The Corps sent Duarte an outdated wetlands map of the property along with an assertion saying Duarte had “deep ripped” the property, but otherwise the agency essentially remained silent for several months without giving Duarte Nursery a hearing regarding the CDO. Following the Corps’ refusal to release the CDO information and denial of a hearing, Duarte Nursery filed a due process lawsuit in U.S. District Court in October 2013.

vernal

Vernal pools form in low field pockets after rains, typically several inches deep and one-hundredth of an acre in size, and last several weeks before drying.

© Duarte Nursery

The Corps sought dismissal multiple times, asserting the CDO was not a direct order, but merely a suggestion. Despite spending $50,000 in planting costs and abandoning a future harvest, the Corps argued Duarte had stopped farming by his own volition. The presiding judge denied dismissal and compared the Corp’s CDO actions to holding a gun against Duarte’s head and then asserting Duarte should have realized the gun was empty.

....

> Request A
According to the Duarte Nursery text, when did Duarte Nursery file its due process lawsuit in U.S. District Court?
> Request B
Retype the part of the Duarte Nursery text starting with "The Corps sought" and going on through "gun was empty.".
The data that follows has no connection to the text about Duarte Nursery.

> Given material
....

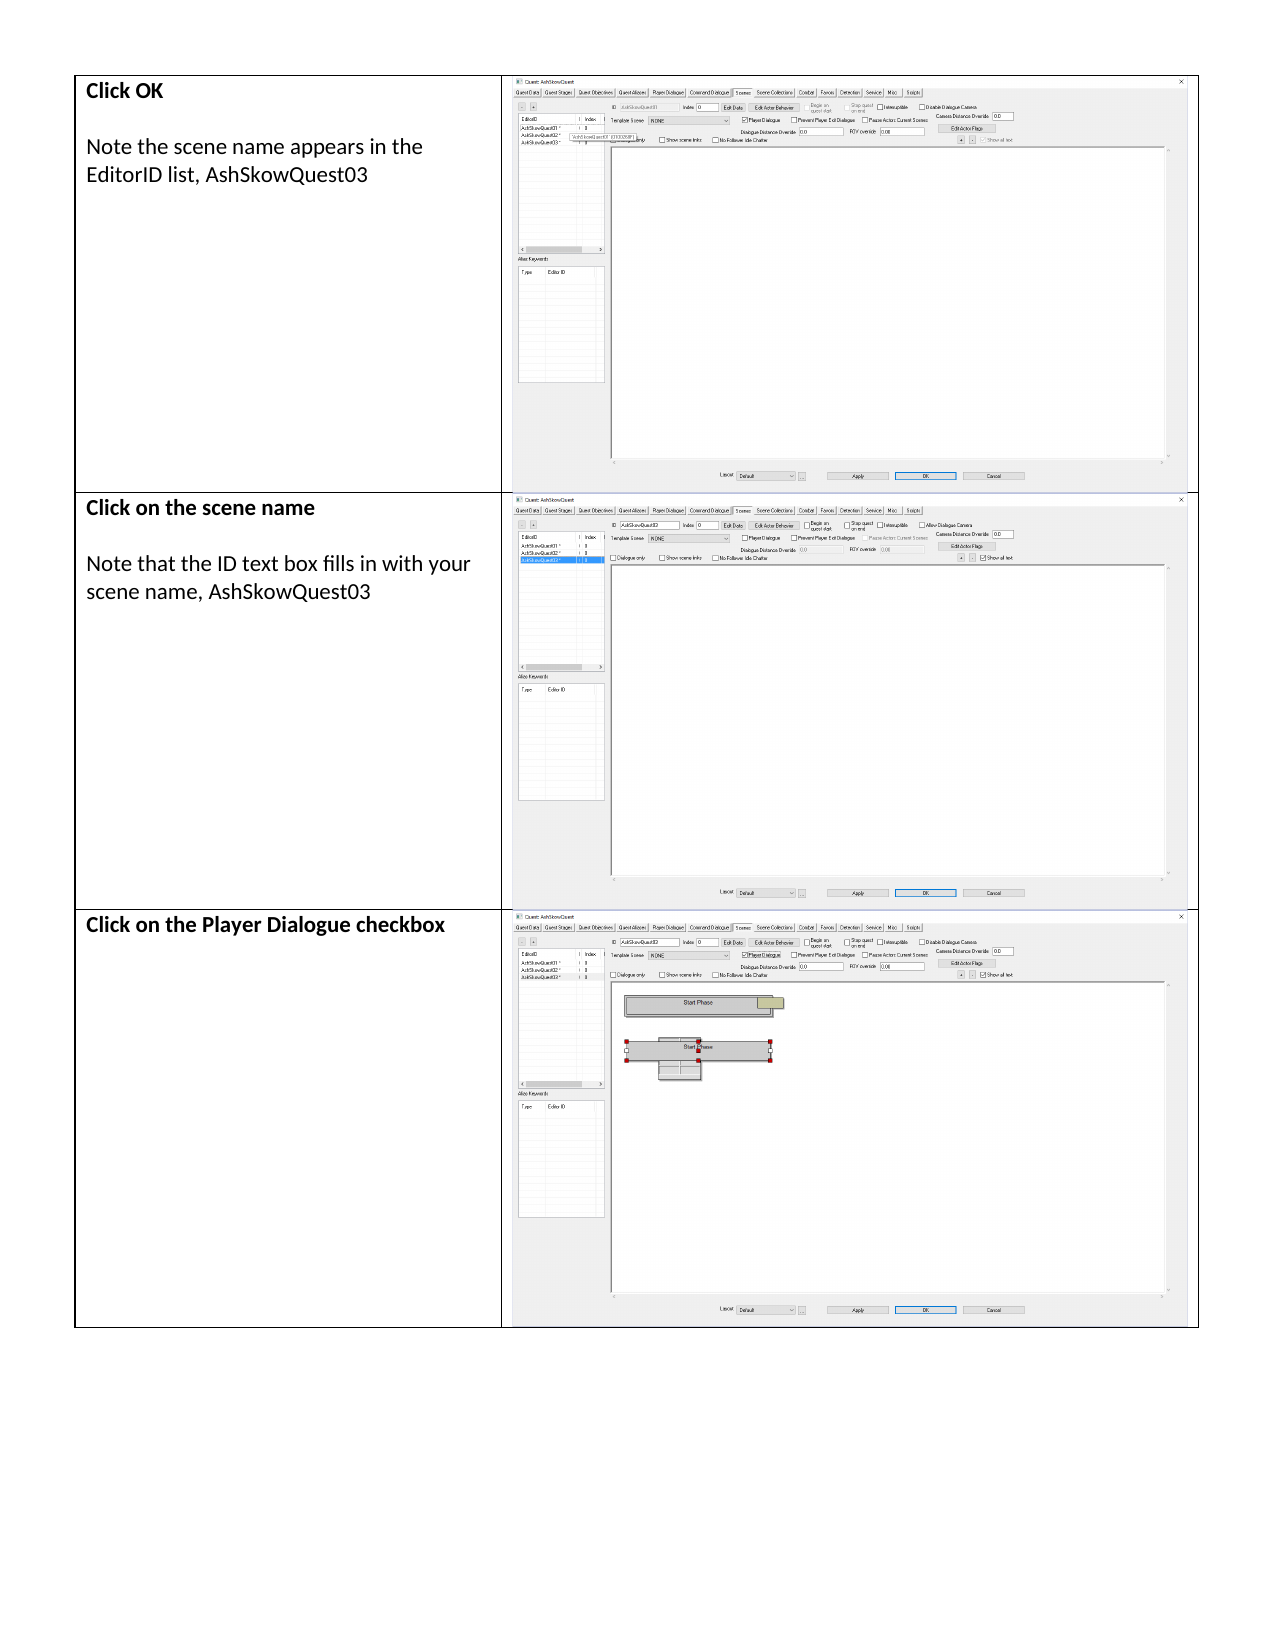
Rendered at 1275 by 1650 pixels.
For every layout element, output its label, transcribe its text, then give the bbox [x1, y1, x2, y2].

....

> Expected output A
In October 2013.

> Expected output B
The Corps sought dismissal multiple times, asserting the CDO was not a direct order, but merely a suggestion. Despite spending $50,000 in planting costs and abandoning a future harvest, the Corps argued Duarte had stopped farming by his own volition. The presiding judge denied dismissal and compared the Corp’s CDO actions to holding a gun against Duarte’s head and then asserting Duarte should have realized the gun was empty.